Provide the text in each of the following entries as a single JSON list of strings, with one string per line and blank lines omitted. Leave the pictures out of the answer.
(EXCERPTED DATA Opens)
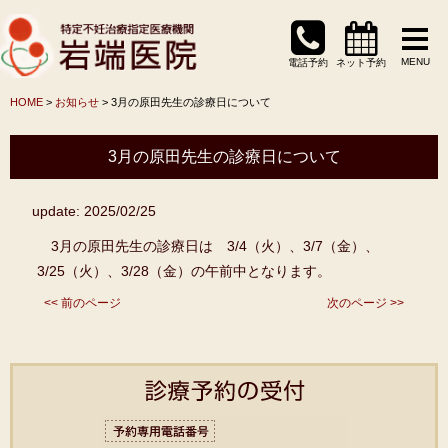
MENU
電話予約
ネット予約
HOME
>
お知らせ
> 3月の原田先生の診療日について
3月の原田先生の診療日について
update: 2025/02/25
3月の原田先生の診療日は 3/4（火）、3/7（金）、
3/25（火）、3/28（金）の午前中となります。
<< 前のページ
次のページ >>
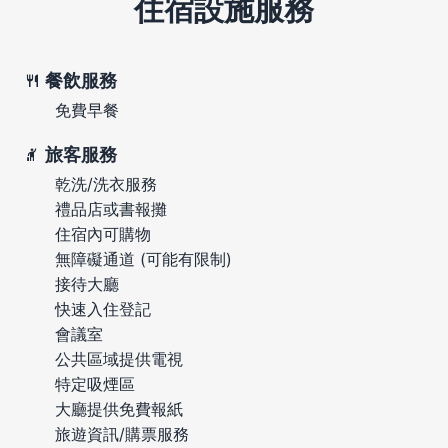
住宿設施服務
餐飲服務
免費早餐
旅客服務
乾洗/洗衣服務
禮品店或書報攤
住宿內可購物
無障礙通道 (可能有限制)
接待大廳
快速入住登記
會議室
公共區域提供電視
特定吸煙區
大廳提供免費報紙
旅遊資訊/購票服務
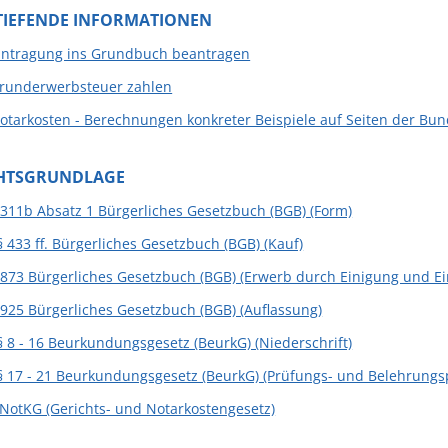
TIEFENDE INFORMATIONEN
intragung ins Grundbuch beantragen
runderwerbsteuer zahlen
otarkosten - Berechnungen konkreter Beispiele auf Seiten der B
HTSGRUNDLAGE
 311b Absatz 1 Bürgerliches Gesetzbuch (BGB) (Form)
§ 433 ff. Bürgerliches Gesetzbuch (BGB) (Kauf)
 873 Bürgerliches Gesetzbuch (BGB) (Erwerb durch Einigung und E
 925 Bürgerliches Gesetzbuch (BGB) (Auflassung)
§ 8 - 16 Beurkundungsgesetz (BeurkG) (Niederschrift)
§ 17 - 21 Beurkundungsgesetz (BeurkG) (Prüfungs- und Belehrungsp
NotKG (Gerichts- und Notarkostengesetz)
(EXCERPTED DATA Closes)
* [ANSWER SPACE]:
[
  "MENU",
  "電話予約",
  "ネット予約",
  "HOME",
  ">",
  "お知らせ",
  "> 3月の原田先生の診療日について",
  "3月の原田先生の診療日について",
  "update: 2025/02/25",
  "3月の原田先生の診療日は 3/4（火）、3/7（金）、",
  "3/25（火）、3/28（金）の午前中となります。",
  "<< 前のページ",
  "次のページ >>",
  "住宿設施服務",
  "餐飲服務",
  "免費早餐",
  "旅客服務",
  "乾洗/洗衣服務",
  "禮品店或書報攤",
  "住宿內可購物",
  "無障礙通道 (可能有限制)",
  "接待大廳",
  "快速入住登記",
  "會議室",
  "公共區域提供電視",
  "特定吸煙區",
  "大廳提供免費報紙",
  "旅遊資訊/購票服務",
  "TIEFENDE INFORMATIONEN",
  "intragung ins Grundbuch beantragen",
  "runderwerbsteuer zahlen",
  "otarkosten - Berechnungen konkreter Beispiele auf Seiten der B",
  "HTSGRUNDLAGE",
  " 311b Absatz 1 Bürgerliches Gesetzbuch (BGB) (Form)",
  "§ 433 ff. Bürgerliches Gesetzbuch (BGB) (Kauf)",
  " 873 Bürgerliches Gesetzbuch (BGB) (Erwerb durch Einigung und E",
  " 925 Bürgerliches Gesetzbuch (BGB) (Auflassung)",
  "§ 8 - 16 Beurkundungsgesetz (BeurkG) (Niederschrift)",
  "§ 17 - 21 Beurkundungsgesetz (BeurkG) (Prüfungs- und Belehrungsp",
  "NotKG (Gerichts- und Notarkostengesetz)"
]